In classic Wilson decision-making style, we decided to visit the beach over the weekend Saturday morning. We packed haphazardly, hopped in the car, and headed straight for the ocean.
Side Note: My little corner of heaven will be filled with the sounds of crashing waves, rolling winds, Bach’s Suite for Cello in D, and Eva’s baby laughter. I love the ocean.
This morning we got up at 7:00 AM, had breakfast at our favorite spot with our favorite waitress, and got back on the beach by 9:00 AM.
First, we built an epic sand castle.
The only thing that could have made building this better would be my sister’s help. She should have totally been here instead of plowing through her last month of college.
And then, Eva made a friend.
This sweet little girl is about a year younger than Eva, had the cutest little Charlotte drawl, and was a doll.

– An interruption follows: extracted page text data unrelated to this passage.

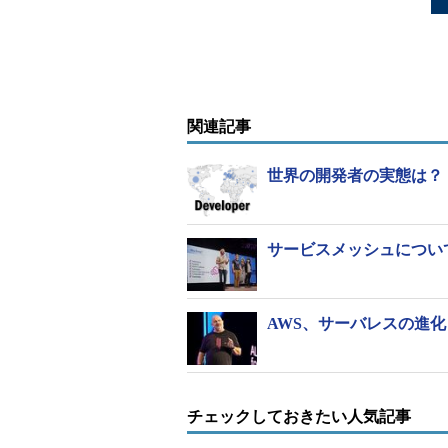
関連記事
世界の開発者の実態は？ St
サービスメッシュについ
AWS、サーバレスの進
チェックしておきたい人気記事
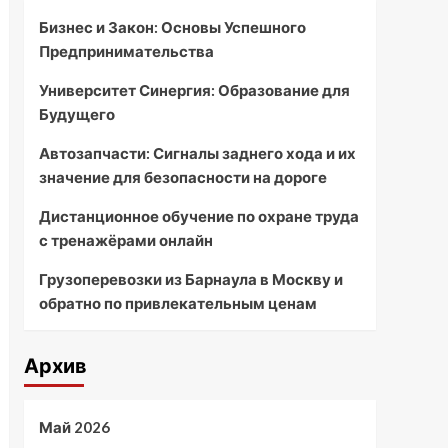
Бизнес и Закон: Основы Успешного
Предпринимательства
Университет Синергия: Образование для
Будущего
Автозапчасти: Сигналы заднего хода и их
значение для безопасности на дороге
Дистанционное обучение по охране труда
с тренажёрами онлайн
Грузоперевозки из Барнаула в Москву и
обратно по привлекательным ценам
Архив
Май 2026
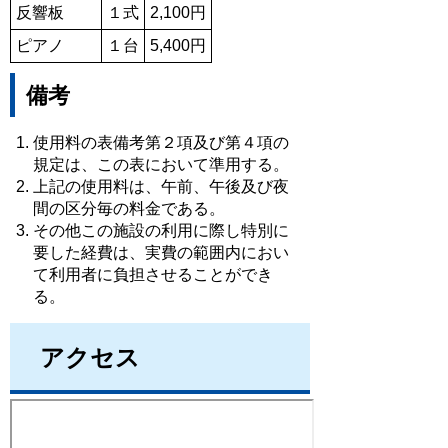
反響板
１式
2,100円
ピアノ
１台
5,400円
備考
使用料の表備考第２項及び第４項の
規定は、この表において準用する。
上記の使用料は、午前、午後及び夜
間の区分毎の料金である。
その他この施設の利用に際し特別に
要した経費は、実費の範囲内におい
て利用者に負担させることができ
る。
アクセス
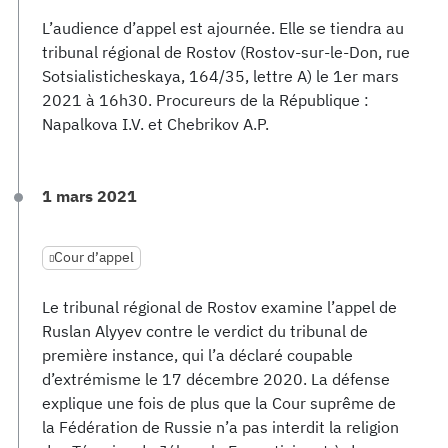
L’audience d’appel est ajournée. Elle se tiendra au
tribunal régional de Rostov (Rostov-sur-le-Don, rue
Sotsialisticheskaya, 164/35, lettre A) le 1er mars
2021 à 16h30. Procureurs de la République :
Napalkova I.V. et Chebrikov A.P.
1 mars 2021
Cour d’appel
Le tribunal régional de Rostov examine l’appel de
Ruslan Alyyev contre le verdict du tribunal de
première instance, qui l’a déclaré coupable
d’extrémisme le 17 décembre 2020. La défense
explique une fois de plus que la Cour suprême de
la Fédération de Russie n’a pas interdit la religion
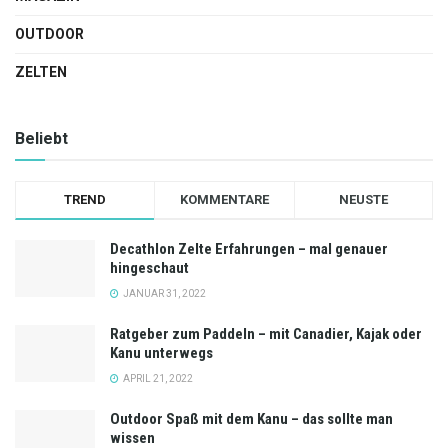
OUTDOOR
ZELTEN
Beliebt
TREND
KOMMENTARE
NEUSTE
Decathlon Zelte Erfahrungen – mal genauer
hingeschaut
JANUAR 31, 2022
Ratgeber zum Paddeln – mit Canadier, Kajak oder
Kanu unterwegs
APRIL 21, 2022
Outdoor Spaß mit dem Kanu – das sollte man
wissen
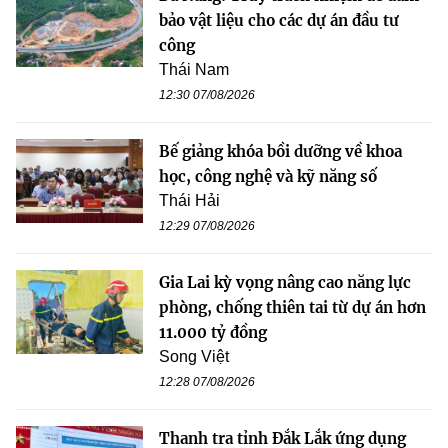
bảo vật liệu cho các dự án đầu tư
công
Thái Nam
12:30 07/08/2026
Bế giảng khóa bồi dưỡng về khoa
học, công nghệ và kỹ năng số
Thái Hải
12:29 07/08/2026
Gia Lai kỳ vọng nâng cao năng lực
phòng, chống thiên tai từ dự án hơn
11.000 tỷ đồng
Song Việt
12:28 07/08/2026
Thanh tra tỉnh Đắk Lắk ứng dụng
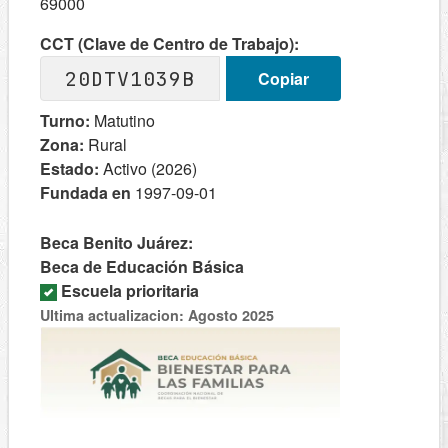
69000
CCT (Clave de Centro de Trabajo):
20DTV1039B
Copiar
Turno:
Matutino
Zona:
Rural
Estado:
Activo (2026)
Fundada en
1997-09-01
Beca Benito Juárez:
Beca de Educación Básica
Escuela prioritaria
Ultima actualizacion: Agosto 2025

They took a couple minutes to warm up to each other but, without even saying hi, they were best friends.
They ran and screamed and dug holes and fetched water back and forth in pails.
They laughed and shared and talked and splashed and played in the mud.
Looked like they had a marvelous time.
It was beautiful watching them. They’d never met before. They kept forgetting each others’ name. But they didn’t disagree, they shared their toys, they compromised. They played well.
Halfway into their playtime, I started to wonder why adults can’t always do that. I hadn’t talked to the little girl’s mom and she hadn’t spoken to me; her mom was sitting in her chair reading while the girls played near our chairs. Eventually, we talked and got to know each other a bit. Their beach house is just around the corner from ours so I hope we run into them again over the summer.
But if it hadn’t been for Eva and her daughter playing together, it would not have even occurred to me to introduce myself or speak to her.
Now, to be fair to myself, I introduce myself to strangers constantly for work (sales) so it’s not like I’m some crazy snob or anything.
Ok, maybe I have some innate snobbery but I am trying to work on it, thanks.
But what I am curious about is how many meaningful interactions we miss out on as adults. Our little girls were so open to each other, so uncomplicated, so ready to be great friends. Granted, their interests are much simpler: play and play and…yeah, that’s it. Just play. Where as adults have a huge range of interests and belief systems. But that doesn’t mean we can’t look at people (at least initially) with the hope that there could be a friendship waiting.
I want to be more open. We’ve been back in North Carolina for over two years now and I am just starting to feel some roots taking hold. I blame myself for not getting us out there and finding/making more meaningful connections. But a new church home and some really solid friendships that have grown beautifully in the past year give me a basket of hope that more roots will settle soon.
What kinds of friendship and love can we add to our lives by just being a little bit more open? I am eager I find out.